Gehouden op 19 maart 1997

De symposiumcommissie van het Geologisch College Miölnir is er wederom in geslaagd om een bijzonder interessant symposium te organiseren. Dit jaar wordt de tektoniek van Europa besproken, met een nadruk op gebieden in Oost-Europa. Uiteraard gebeurd dit niet zonder buitenlandse vertegenwoordiging.
Op deze pagina vindt U informatie over het programma en de lezingen.
Zoals ieder jaar is het symposium voor iedereen bedoelt en de toegang is gratis. Voor diegene die het symposium hebben bezocht, organiseert Miölnir tevens een borrel op Unitas S.R. om alles te laten bezinken.

De symposiumcommissie 1997:
Almar A. de Ronde Praeses
Hester E. van de Kasteele Ab-actis
Femke M. Roos Fiscus
Douwe G. van der Meer Vice Ab-actis
Bouko B.S.A. Vogelaar Assessor I
Martine G.C. Vernooy Assessor II

Program:
13:00 Opening Symposium.

13:10 Dr. Svetlana V. Bogdanova (Department of Geology, University of Lund, Sweden) :
“A new image of the old East European Craton”

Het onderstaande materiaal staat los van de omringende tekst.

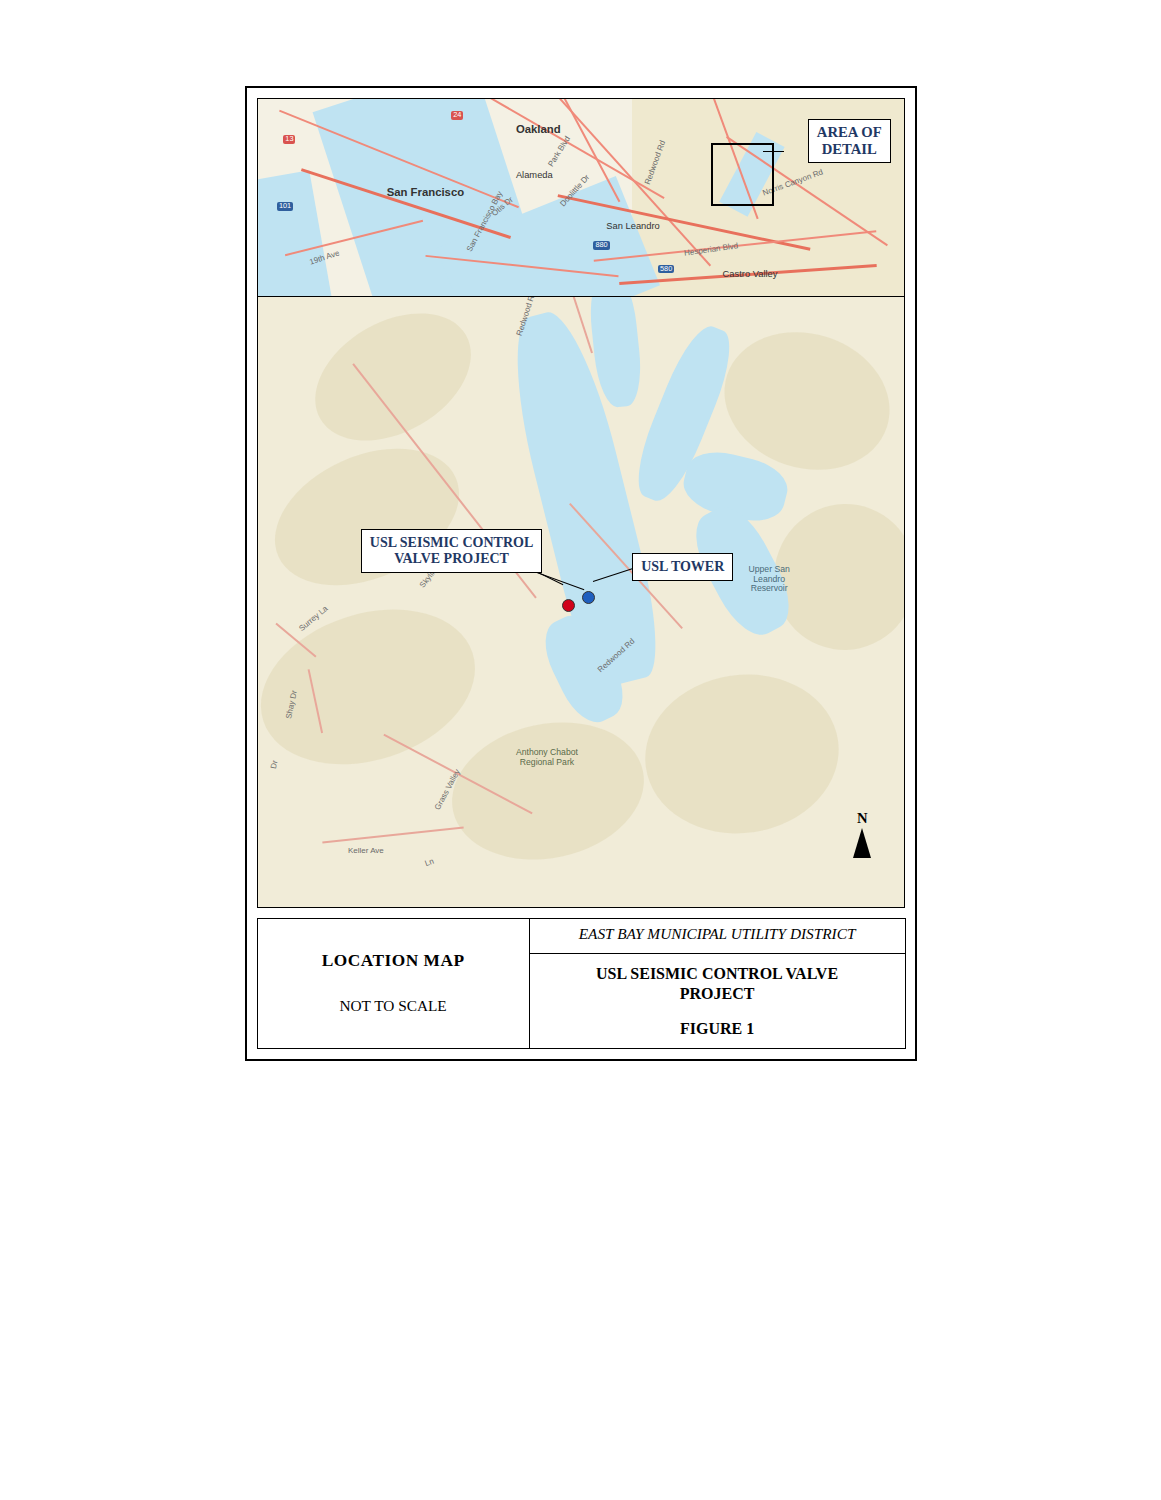13 101 880 580 24 San Francisco Oakland Alameda San Leandro Castro Valley San Francisco Bay Park Blvd Redwood Rd Norris Canyon Rd 19th Ave Otis Dr Doolittle Dr Hesperian Blvd
AREA OF
DETAIL
Redwood Rd Redwood Rd Skyline Blvd Surrey La Shay Dr Dr Grass Valley Keller Ave Ln Anthony Chabot
Regional Park Upper San
Leandro
Reservoir
USL SEISMIC CONTROL
VALVE PROJECT
USL TOWER
N
LOCATION MAP
NOT TO SCALE
EAST BAY MUNICIPAL UTILITY DISTRICT
USL SEISMIC CONTROL VALVE
PROJECT
FIGURE 1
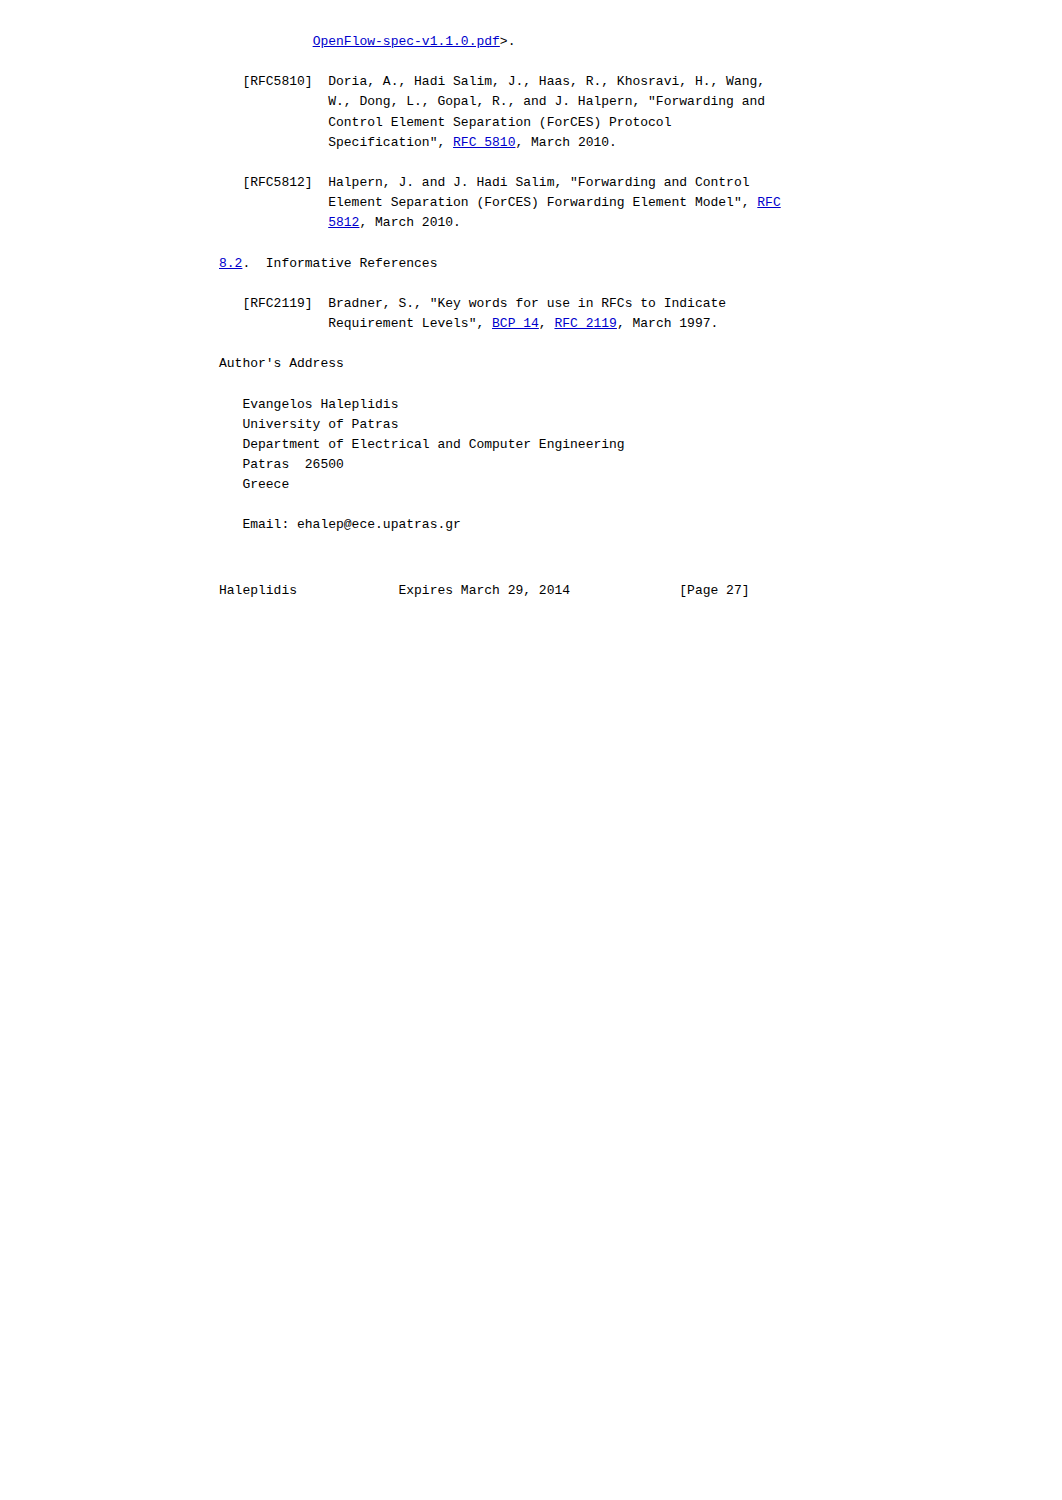OpenFlow-spec-v1.1.0.pdf>.

   [RFC5810]  Doria, A., Hadi Salim, J., Haas, R., Khosravi, H., Wang,
              W., Dong, L., Gopal, R., and J. Halpern, "Forwarding and
              Control Element Separation (ForCES) Protocol
              Specification", RFC 5810, March 2010.

   [RFC5812]  Halpern, J. and J. Hadi Salim, "Forwarding and Control
              Element Separation (ForCES) Forwarding Element Model", RFC
              5812, March 2010.

8.2.  Informative References

   [RFC2119]  Bradner, S., "Key words for use in RFCs to Indicate
              Requirement Levels", BCP 14, RFC 2119, March 1997.

Author's Address

   Evangelos Haleplidis
   University of Patras
   Department of Electrical and Computer Engineering
   Patras  26500
   Greece

   Email: ehalep@ece.upatras.gr
Haleplidis             Expires March 29, 2014              [Page 27]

13:55 Dr. Randell Stephenson (Netherlands Research School of Sedimentary Geology, Vrije Universiteit, Amsterdam):
“EUROPROBE studies of the intracratonic Pripyat-Dniepr-Donets Basin, Belarus and Ukraine”

14:40 Dr. Hanneke Paulssen (Faculty of Earth Sciences, Utrecht University):
“Structure beneath Europe from seismological research at Utrecht University”

15:25 Coffee break

15:55 Prof.dr. M.J.R Wortel (Faculty of Earth Sciences, Utrecht University):
“Arc migration, basin development and orogenic processes in the Alpine-Mediterranean region”

16:40 Prof.dr. S.A.P.L. Cloetingh (Netherlands Research School of Sedimentary Geology, Vrije Universiteit, Amsterdam):
“Tectonics and orogenic processes:towards integrated models”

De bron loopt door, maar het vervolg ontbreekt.